City reviewing broadcast of campaign event
J.D. Sumner
ALBANY, Ga. — City leaders will re-educate employees after a 911 dispatcher broadcast an event hosted by a local political campaign over the taxpayer-funded communications system last week.
Assistant City Manager Wes Smith said that an internal investigation was launched by the city after The Albany Herald shared a recording of a transmission by a 911 dispatcher over the public safety band in which she “advises all units” that a local political candidate was having an event and that police officers were invited.
“It shouldn’t have happened and we’ll be working to re-educate our employees, but we believe it was an accident,” Smith said.
According to Smith, a campaign official called the Albany Police Department to tell police officials about the event, which happened downtown July 6.
“We believe that the police officer who took the call passed the campaign official along to dispatch in an effort to spread the word that there was an event downtown that police needed to be aware of for possible crowd control or traffic issues,” Smith said.
The officer forwarded the campaign official’s call to a dispatcher who was then told by the campaign official that the event was open to the public and police officers were encouraged to attend.
As a general ethics rule, political campaigns are barred from using taxpayer-funded resources from advancing or promoting agendas, City Attorney Nathan Davis said.
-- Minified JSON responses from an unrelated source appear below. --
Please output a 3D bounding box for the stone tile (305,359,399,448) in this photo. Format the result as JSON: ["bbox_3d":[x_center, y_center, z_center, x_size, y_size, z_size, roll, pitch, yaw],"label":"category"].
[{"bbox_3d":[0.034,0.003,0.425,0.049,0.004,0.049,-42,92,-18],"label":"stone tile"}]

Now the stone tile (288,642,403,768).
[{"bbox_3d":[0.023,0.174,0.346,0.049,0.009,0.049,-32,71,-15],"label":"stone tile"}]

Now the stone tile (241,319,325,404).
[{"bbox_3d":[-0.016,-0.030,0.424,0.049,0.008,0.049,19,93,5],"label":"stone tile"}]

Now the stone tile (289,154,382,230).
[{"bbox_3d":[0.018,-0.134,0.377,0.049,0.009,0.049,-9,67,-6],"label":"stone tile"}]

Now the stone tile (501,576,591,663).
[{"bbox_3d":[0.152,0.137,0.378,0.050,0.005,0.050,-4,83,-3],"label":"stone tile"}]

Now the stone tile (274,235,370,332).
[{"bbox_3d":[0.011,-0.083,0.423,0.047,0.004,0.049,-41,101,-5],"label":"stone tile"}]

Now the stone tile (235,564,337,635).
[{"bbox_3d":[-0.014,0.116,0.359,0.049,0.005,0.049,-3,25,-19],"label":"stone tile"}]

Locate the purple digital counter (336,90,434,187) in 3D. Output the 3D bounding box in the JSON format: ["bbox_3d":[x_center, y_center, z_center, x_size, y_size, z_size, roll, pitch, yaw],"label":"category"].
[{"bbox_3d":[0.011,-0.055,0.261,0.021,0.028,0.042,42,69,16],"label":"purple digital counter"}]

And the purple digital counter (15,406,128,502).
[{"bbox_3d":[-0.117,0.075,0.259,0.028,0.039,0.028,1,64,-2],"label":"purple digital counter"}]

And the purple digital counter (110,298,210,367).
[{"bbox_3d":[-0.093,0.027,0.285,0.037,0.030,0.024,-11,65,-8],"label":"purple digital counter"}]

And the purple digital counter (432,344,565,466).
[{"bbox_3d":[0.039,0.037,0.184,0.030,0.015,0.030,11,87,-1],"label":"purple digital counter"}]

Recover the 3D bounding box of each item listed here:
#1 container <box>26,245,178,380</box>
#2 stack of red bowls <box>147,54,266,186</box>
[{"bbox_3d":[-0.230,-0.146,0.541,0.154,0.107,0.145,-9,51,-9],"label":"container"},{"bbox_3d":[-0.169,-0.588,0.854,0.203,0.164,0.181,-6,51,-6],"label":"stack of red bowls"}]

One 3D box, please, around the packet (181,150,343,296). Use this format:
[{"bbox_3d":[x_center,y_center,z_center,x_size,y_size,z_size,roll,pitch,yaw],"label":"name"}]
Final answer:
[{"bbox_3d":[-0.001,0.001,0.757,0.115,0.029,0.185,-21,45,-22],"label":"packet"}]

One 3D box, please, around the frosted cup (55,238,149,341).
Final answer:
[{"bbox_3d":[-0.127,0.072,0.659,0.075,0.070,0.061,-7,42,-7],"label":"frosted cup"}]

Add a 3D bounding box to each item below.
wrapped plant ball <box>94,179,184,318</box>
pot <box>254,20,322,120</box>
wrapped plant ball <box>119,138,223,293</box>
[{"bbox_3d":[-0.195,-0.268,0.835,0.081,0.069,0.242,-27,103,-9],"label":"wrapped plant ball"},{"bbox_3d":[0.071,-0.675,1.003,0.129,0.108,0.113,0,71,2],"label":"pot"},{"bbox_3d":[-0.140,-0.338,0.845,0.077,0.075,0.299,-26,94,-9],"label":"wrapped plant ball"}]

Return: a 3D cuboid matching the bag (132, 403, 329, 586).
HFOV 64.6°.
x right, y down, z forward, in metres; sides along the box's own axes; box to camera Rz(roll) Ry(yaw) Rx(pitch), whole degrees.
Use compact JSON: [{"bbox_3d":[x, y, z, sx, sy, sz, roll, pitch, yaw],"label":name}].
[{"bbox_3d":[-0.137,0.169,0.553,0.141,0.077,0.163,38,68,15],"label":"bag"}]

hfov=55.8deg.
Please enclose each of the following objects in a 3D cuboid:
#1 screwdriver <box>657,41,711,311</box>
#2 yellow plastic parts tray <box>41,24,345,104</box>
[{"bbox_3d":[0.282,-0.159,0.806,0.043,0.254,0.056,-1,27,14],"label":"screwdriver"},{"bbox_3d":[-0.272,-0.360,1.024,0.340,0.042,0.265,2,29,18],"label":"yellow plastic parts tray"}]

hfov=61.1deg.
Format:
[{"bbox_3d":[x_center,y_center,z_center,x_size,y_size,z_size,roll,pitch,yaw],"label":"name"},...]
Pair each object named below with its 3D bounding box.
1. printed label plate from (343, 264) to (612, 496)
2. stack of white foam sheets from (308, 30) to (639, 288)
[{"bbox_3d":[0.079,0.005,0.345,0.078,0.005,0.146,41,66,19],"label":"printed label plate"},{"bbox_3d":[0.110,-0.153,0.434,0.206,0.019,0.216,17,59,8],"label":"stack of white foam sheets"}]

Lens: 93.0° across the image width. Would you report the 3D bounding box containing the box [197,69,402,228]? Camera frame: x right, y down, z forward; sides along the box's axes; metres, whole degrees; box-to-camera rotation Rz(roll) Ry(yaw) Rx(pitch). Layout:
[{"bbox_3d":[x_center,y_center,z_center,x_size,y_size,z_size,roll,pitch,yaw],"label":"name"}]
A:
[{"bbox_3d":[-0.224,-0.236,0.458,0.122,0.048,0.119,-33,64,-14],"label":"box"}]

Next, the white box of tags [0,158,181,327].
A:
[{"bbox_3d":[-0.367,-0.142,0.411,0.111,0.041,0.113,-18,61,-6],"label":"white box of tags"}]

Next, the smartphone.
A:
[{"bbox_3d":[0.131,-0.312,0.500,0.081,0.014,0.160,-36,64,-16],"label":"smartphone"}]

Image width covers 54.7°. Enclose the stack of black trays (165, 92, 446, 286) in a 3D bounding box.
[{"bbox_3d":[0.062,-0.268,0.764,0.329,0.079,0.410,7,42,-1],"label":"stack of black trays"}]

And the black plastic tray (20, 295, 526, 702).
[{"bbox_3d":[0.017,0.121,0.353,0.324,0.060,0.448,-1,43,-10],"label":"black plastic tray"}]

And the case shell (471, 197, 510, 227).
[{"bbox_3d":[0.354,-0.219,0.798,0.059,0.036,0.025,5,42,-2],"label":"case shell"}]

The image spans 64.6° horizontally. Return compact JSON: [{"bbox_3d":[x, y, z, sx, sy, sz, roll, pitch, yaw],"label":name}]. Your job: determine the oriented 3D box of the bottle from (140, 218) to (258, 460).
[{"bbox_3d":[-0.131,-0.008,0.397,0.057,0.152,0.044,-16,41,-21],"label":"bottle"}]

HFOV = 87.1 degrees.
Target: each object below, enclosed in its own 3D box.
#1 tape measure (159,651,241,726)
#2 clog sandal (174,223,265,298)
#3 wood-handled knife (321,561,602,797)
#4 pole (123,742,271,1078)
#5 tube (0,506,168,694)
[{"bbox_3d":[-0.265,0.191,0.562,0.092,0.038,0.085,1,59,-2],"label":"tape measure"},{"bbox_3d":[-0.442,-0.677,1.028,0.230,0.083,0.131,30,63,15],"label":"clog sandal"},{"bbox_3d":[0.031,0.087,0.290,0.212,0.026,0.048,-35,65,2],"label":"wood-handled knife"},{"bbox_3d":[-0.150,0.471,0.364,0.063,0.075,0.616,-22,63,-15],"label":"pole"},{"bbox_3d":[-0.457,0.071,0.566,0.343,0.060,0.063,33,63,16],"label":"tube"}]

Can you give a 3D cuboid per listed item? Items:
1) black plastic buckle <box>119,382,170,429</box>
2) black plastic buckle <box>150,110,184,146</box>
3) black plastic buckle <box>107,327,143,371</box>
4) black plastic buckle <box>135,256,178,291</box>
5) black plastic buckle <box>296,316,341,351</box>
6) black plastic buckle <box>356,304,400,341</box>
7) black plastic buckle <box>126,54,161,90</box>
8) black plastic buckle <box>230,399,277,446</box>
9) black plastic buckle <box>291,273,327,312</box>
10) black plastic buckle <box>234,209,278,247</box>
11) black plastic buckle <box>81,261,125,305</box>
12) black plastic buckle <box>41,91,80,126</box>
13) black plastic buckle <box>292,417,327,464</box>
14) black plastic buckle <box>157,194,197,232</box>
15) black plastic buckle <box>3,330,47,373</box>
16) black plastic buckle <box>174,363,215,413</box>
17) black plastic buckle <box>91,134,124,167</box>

“It’s not appropriate to use taxpayers assets,” City Attorney Nathan Davis said. “It’s fundamentally inconsistent with principals of fair play to use taxpayers assets in support of any political campaign.”
Once more, the incident went unreported to city officials and supervisors until The Herald received the recording of the broadcast via e-mail Monday and inquired about it.
“We should have caught it, and although we’re still investigating, it’s not something that we should be doing,” Smith said. “Something political went out over our services and that’s not OK. We don’t allow that on our emails, on our computers and other taxpayer-funded items.”